Vorliegender Text |
+--
CPU Typ	Intel Pentium IIIE, 1000 MHz (7.5 x 133)
Motherboard Name	Dell PowerEdge 500SC
Motherboard Chipsatz	ServerWorks NB6635 Champion LE
Arbeitsspeicher	896 MB
BIOS Typ	Phoenix (04/25/02)
Grafikkarte	ATI Technologies, Inc. RAGE XL PCI  (4 MB)
Soundkarte	Creative EMU10K1 SB Live! Audio Processor
Festplatte	WDC WD200BB-18AUA1  (18 GB, IDE)

Meint Ihr ich kann damit auch noch was anfangen...


----------



## ojamaney (5. Mai 2007)

Der Prozessor ist schon das höchste was es bei PIII gibt. Die Graka könnte man sicher austauschen gegen eine 64MB (GeForce4) evtl auch eine 128er Version. Das bringt sicher was und liegt bei unter 50 Euro.
Arbeitsspeicher könnte man auf 1GB treiben, aber der Kostenaufwand wäre imVergleich zum Geschwindigkeitsgewinn wohl nicht gerechtfertigt.


----------



## Raubkopierer (6. Mai 2007)

Einfach zu alt, ich denke das ist noch SD-Ram.

Wenn es DDR1 wäre könnte man Mainboard wechseln und CPU indem man nen Board mit DDR1-Schnittstellen und PCI-E und AGP nimmt, aber so wird das einfach wirklich ne große Umstellung, also Board, CPU und Ram gleichzeitig. die Grafikkarte kann dann nachziehen. da könnte man aber gleich nen Board mit nur PCI-E nehmen und dann das ganze erstmal über eine Onboardkarte lösen. Wirklich richtig schrittweise geht denke ich einfach nicht.


----------



## chmee (20. Mai 2007)

*Netzteil Verbrauch*

Mich hat die Sache nicht ganz in Ruhe gelassen 

Klar verbraucht ein 800W-Netzteil nicht automatisch mehr Leistung, aber der indirekte Fall tritt ein : Das Potential zum Ausbauen,OCen und Aufrüsten ist da, einfach weil der nötige Strom verfügbar ist.

Wenn man davon ausgeht, dass ein C2D-E6600 mit 2 X1900 etwa 280W verbraucht, darf man sich ruhig fragen, wozu es ein 800W für 185EUR sein muss.
+--
Ihre Aufgaben |
• a. Bitte schreiben Sie aus dem Forenausschnitt zur PC-Aufrüstung die Stelle von "Arbeitsspeicher könnte man" bis "(6. Mai 2007)" wortgetreu ab.
• b. Beantworten Sie anhand des Forenausschnitts zur PC-Aufrüstung:
(i) Wie viel Arbeitsspeicher hat der Rechner laut der Hardwareliste?
(ii) Auf wie viel Arbeitsspeicher könnte man den Rechner laut ojamaney bringen?
(iii) Welche Leistung hat das Netzteil, das laut chmee 185 EUR kostet?
Die Datensätze werden hier nicht gebraucht.
+--
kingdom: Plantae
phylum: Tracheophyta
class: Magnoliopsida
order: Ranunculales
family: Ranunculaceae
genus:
+--
Antworten je Aufgabe |
• a.
Arbeitsspeicher könnte man auf 1GB treiben, aber der Kostenaufwand wäre imVergleich zum Geschwindigkeitsgewinn wohl nicht gerechtfertigt.


----------



## Raubkopierer (6. Mai 2007)

• b.
(i) 896 MB
(ii) 1 GB
(iii) 800 W